## TEXT EXCERPT
== Segment start ==
Scene from an Urban Stage
Foreword by Ed Kashi and Essay by Marlaine Glicksman

Daylight Books, May 2016

During the past eight years, Stan Raucher has spent countless hours riding and photographing on metro systems around the world. His candid photos capture ordinary people, from elderly couples and mothers with children to young lovers, friends and workers, going about their daily lives as they pass through the crush of this subterranean realm traveling to and from work and other destinations. Metro provides an intimate glimpse into the variety of human emotions and interactions that occur on this most democratic of urban stages. These evocative, richly layered duotone images reminiscent of still photos from a movie or play are gathered together in Raucher’s new monograph Metro (Daylight Books, May 2016).
Raucher took the photographs in Metro between 2007 and 2014 during numerous trips he made to fifteen cities on four continents. With the relentless dedication required to complete such an ambitious project, he captures the metro systems of New York City, Mexico City, San Francisco, Paris, Budapest, Naples, London, Warsaw, Rome, Prague, Vienna, São Paulo, Lima, Delhi, and Shanghai. Each scene in Metro invites the viewer to contemplate the situation and generate a personal narrative that reflects the universal thread that connects all humanity, as well as characteristics that are unique to each culture and location.
== Segment end ==
## PROVIDED DATA
== Segment start ==
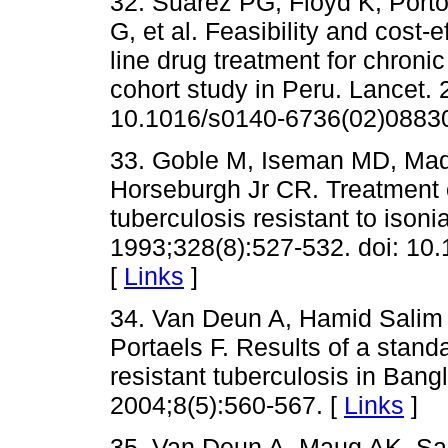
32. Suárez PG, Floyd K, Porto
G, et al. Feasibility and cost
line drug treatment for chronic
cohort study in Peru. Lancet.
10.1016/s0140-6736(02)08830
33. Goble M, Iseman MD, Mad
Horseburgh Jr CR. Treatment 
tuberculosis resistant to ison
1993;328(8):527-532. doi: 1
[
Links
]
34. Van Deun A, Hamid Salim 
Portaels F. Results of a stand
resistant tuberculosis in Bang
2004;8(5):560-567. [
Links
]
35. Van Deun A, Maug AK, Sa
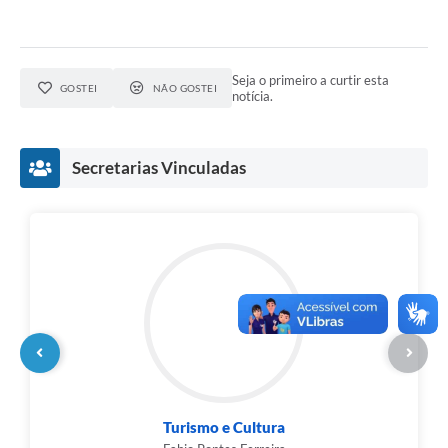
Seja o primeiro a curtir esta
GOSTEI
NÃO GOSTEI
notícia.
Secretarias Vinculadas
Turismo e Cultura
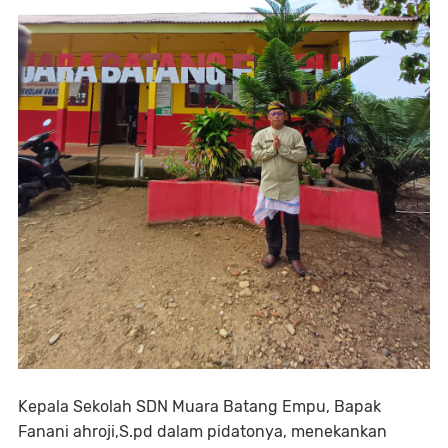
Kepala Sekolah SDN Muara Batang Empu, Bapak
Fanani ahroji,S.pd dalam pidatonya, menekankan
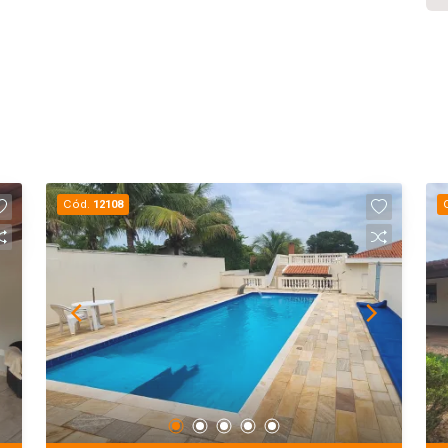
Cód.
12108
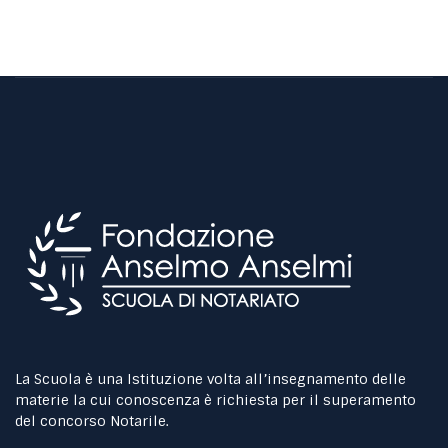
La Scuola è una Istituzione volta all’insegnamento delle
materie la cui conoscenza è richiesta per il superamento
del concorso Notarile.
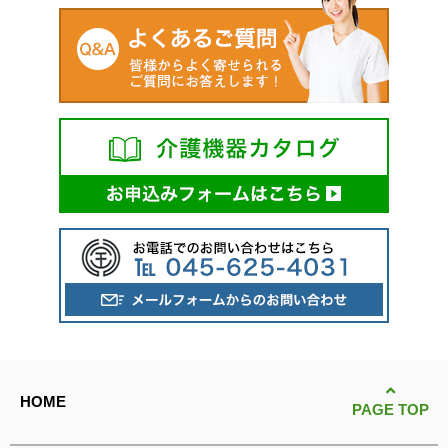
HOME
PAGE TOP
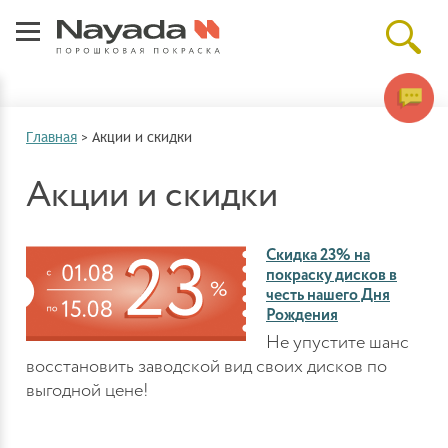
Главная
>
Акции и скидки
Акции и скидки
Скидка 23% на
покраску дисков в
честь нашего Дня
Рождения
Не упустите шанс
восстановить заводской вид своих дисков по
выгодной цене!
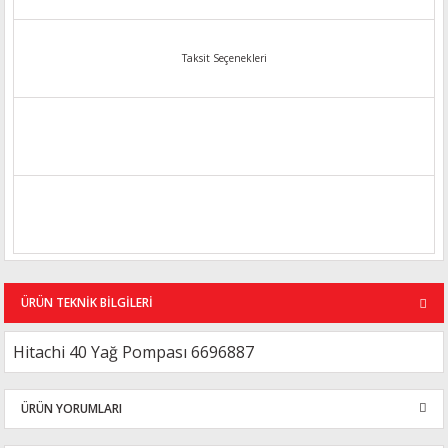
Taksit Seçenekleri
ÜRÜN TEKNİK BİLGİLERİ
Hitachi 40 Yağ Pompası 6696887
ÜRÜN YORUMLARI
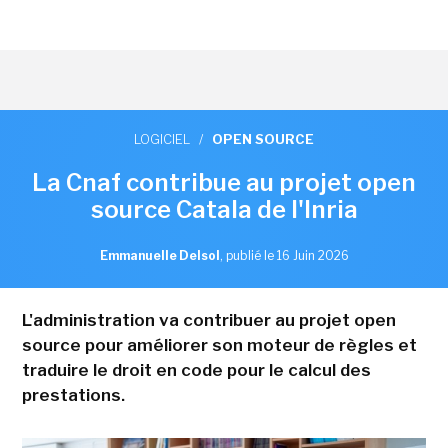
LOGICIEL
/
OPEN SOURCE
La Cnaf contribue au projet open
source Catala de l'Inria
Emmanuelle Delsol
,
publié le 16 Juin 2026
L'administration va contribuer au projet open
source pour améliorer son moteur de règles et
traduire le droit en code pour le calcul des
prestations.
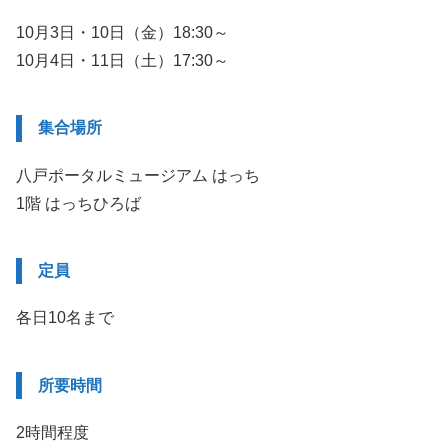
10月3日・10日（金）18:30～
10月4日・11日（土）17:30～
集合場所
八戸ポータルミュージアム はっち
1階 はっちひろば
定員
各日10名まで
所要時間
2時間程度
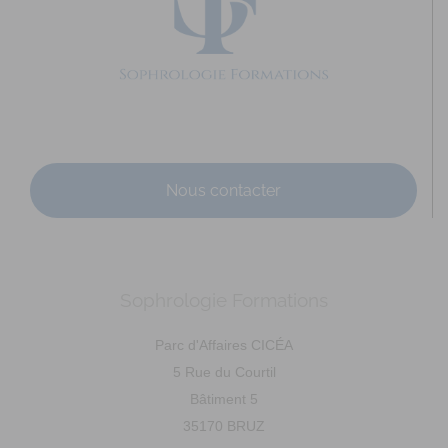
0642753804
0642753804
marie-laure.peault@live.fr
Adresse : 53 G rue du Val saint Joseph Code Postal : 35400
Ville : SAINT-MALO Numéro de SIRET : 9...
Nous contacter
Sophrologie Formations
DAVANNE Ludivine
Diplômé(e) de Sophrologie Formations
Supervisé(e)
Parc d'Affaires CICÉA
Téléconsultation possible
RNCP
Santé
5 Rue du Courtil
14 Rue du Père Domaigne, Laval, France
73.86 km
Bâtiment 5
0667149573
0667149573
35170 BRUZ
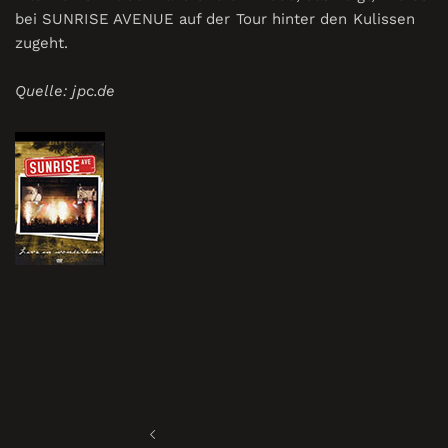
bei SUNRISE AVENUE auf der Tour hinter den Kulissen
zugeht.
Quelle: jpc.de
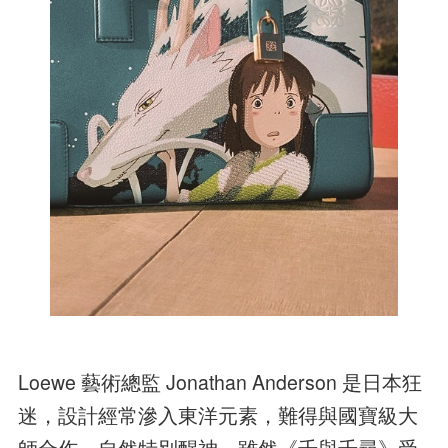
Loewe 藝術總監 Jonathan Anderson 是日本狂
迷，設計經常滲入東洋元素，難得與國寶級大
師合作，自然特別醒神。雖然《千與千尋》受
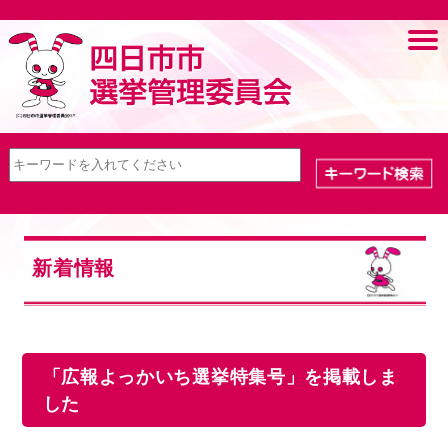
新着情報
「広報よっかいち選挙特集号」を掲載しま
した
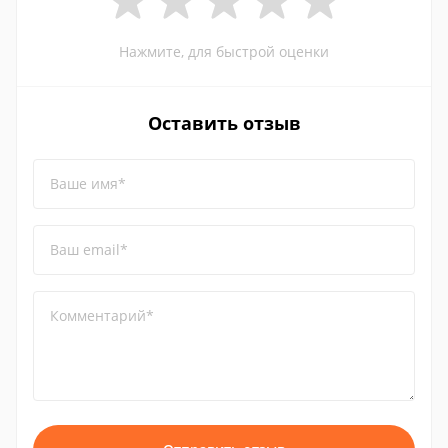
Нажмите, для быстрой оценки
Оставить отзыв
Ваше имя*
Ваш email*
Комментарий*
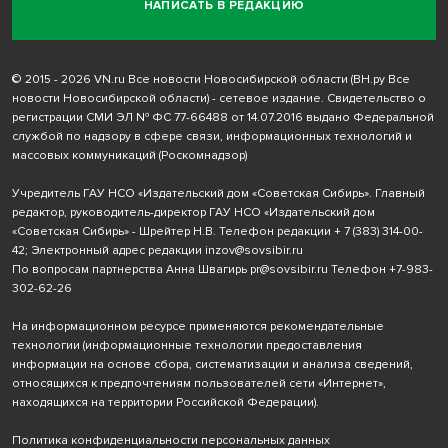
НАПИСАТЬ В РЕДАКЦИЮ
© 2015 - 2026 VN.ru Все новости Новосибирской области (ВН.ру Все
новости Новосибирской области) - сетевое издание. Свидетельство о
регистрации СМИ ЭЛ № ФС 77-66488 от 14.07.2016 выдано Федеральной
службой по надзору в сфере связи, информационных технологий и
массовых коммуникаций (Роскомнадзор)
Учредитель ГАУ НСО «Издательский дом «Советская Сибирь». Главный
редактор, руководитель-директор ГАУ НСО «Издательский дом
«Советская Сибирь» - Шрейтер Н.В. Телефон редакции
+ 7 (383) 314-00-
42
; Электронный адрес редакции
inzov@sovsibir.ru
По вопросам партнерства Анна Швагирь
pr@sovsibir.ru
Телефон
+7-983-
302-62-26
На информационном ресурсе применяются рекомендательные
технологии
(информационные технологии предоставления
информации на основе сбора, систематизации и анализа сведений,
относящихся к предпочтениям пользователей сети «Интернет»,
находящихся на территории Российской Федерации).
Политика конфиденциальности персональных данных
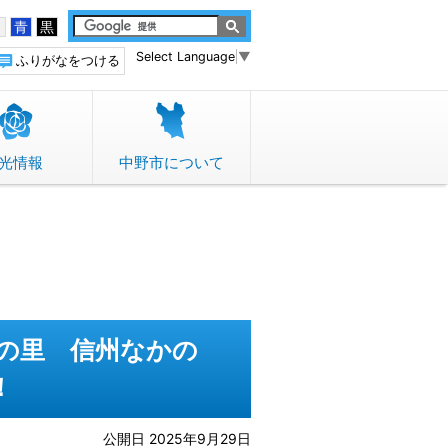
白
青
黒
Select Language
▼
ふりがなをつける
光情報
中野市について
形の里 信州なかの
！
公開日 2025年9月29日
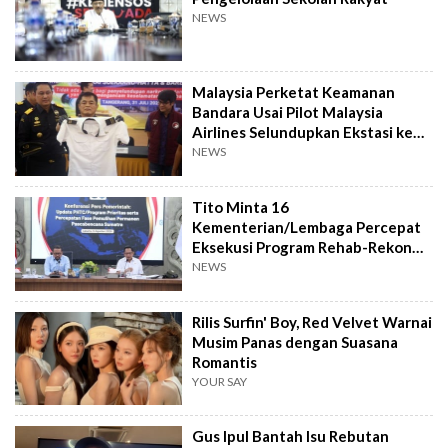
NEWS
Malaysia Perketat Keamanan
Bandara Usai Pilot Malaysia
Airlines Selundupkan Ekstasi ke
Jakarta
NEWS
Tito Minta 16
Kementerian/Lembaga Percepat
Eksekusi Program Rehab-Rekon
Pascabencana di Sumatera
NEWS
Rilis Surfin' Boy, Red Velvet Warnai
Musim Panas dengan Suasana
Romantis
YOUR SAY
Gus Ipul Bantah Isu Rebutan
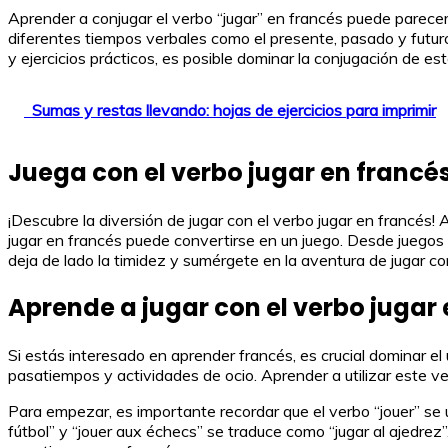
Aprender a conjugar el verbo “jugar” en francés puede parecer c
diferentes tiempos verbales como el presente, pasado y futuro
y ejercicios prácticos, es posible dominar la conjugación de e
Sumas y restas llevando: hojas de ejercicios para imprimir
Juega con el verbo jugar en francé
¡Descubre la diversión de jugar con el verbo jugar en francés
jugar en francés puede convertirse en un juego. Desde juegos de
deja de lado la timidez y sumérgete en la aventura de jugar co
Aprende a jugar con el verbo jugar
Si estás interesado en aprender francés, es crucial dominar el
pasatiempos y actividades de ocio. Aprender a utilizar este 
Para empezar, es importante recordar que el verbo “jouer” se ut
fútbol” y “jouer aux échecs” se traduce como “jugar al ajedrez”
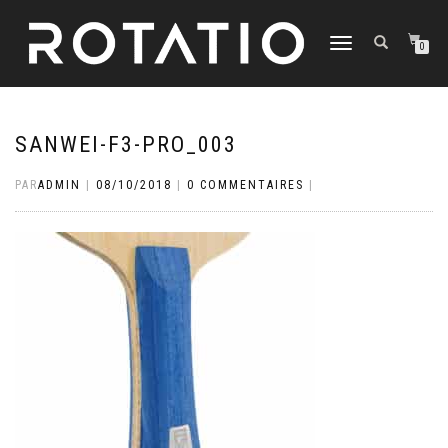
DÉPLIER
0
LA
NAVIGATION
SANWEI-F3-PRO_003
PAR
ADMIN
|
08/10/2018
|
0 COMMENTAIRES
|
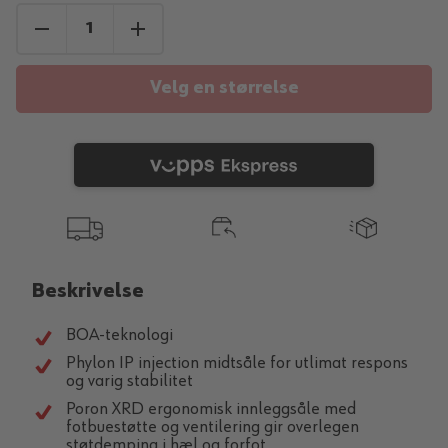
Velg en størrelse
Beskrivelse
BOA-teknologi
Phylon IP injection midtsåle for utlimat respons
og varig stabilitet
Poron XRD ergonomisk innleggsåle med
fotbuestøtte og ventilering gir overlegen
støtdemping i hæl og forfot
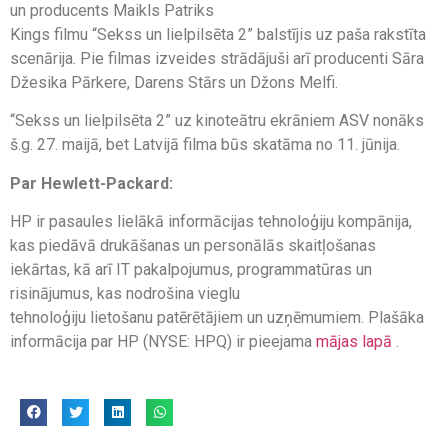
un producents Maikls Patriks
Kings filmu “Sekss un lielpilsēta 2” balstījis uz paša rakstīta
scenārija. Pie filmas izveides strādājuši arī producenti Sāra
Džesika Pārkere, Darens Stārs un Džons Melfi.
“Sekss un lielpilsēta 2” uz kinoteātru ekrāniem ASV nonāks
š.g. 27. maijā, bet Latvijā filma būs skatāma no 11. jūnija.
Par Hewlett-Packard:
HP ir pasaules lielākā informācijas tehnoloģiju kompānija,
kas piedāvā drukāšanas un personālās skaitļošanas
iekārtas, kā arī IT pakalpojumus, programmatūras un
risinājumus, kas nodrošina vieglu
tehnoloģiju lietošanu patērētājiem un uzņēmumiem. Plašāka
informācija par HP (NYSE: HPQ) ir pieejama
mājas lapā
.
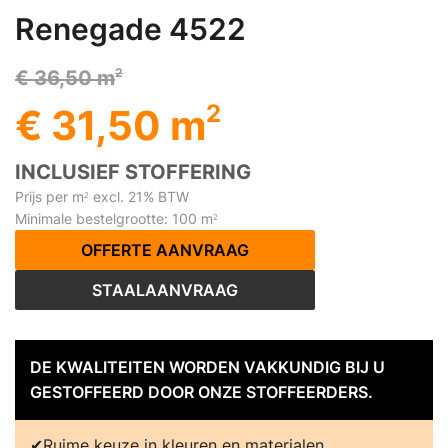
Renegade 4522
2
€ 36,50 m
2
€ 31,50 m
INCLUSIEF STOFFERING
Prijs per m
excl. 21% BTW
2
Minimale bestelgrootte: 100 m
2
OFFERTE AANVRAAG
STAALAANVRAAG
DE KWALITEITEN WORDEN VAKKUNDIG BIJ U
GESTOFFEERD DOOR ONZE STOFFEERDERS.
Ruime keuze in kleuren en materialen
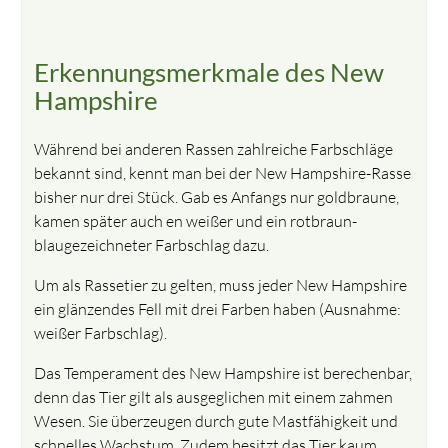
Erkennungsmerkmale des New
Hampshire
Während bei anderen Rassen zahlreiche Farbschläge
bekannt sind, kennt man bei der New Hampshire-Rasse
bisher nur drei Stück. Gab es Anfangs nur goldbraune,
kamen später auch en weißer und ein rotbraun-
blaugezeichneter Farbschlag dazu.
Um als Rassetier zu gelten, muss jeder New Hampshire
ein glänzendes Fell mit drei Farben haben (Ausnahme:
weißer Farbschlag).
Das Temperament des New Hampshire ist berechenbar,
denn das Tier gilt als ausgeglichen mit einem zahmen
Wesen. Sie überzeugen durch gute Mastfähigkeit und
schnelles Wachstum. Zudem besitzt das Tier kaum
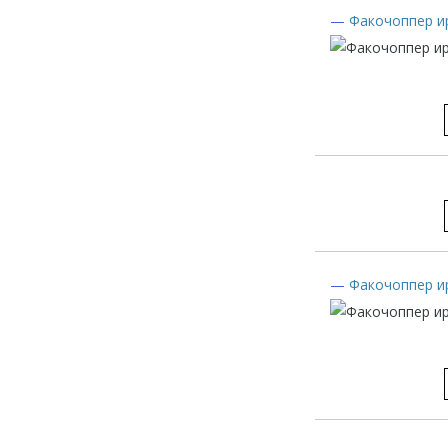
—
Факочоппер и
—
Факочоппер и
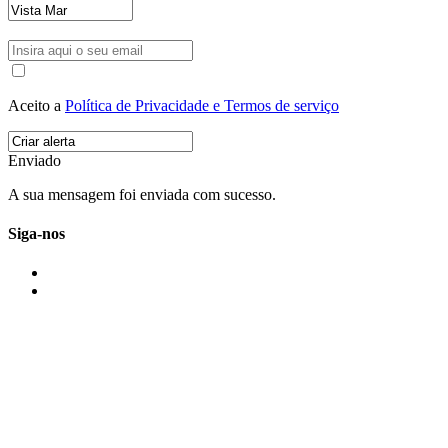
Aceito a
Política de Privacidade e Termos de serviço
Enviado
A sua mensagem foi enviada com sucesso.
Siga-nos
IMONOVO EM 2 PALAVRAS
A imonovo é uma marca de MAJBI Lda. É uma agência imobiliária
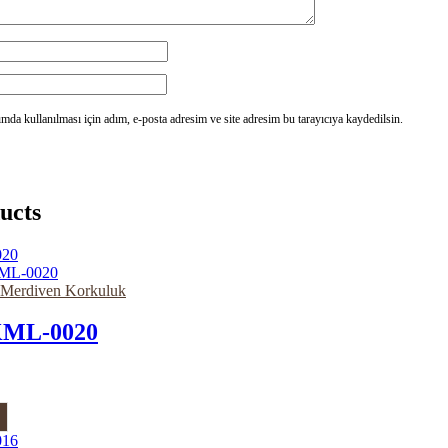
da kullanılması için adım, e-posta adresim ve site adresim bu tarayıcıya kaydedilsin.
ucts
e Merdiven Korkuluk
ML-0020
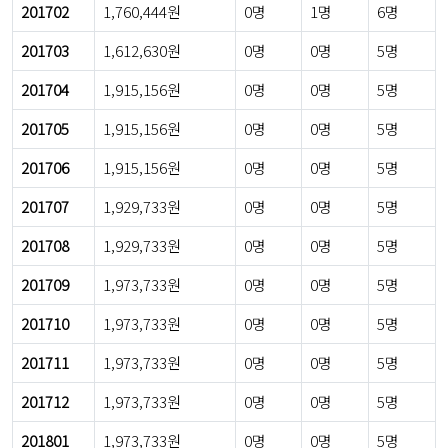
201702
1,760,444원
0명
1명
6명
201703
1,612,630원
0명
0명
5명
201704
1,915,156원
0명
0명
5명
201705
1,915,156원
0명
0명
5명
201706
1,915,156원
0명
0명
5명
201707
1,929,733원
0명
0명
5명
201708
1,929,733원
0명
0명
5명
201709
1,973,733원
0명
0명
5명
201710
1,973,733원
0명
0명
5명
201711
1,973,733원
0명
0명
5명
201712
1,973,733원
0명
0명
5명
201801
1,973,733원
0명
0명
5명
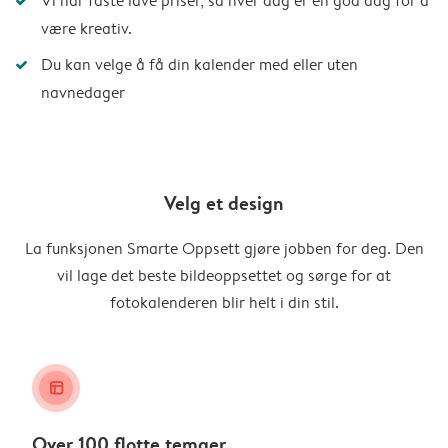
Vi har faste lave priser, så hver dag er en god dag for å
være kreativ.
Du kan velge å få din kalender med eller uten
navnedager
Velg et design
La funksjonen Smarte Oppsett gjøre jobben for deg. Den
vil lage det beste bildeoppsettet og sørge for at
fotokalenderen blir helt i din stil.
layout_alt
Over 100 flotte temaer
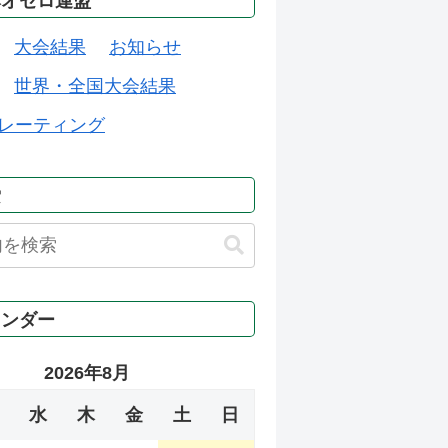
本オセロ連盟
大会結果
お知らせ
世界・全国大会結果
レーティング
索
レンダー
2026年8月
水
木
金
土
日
== Segment end ==
## INSTRUCTIONS FOR THE TASK
Copy out the stretch of the Metro book description from "During the past" through "Books, May 2016).".

## RESPONSE FOR THIS EXERCISE
During the past eight years, Stan Raucher has spent countless hours riding and photographing on metro systems around the world. His candid photos capture ordinary people, from elderly couples and mothers with children to young lovers, friends and workers, going about their daily lives as they pass through the crush of this subterranean realm traveling to and from work and other destinations. Metro provides an intimate glimpse into the variety of human emotions and interactions that occur on this most democratic of urban stages. These evocative, richly layered duotone images reminiscent of still photos from a movie or play are gathered together in Raucher’s new monograph Metro (Daylight Books, May 2016).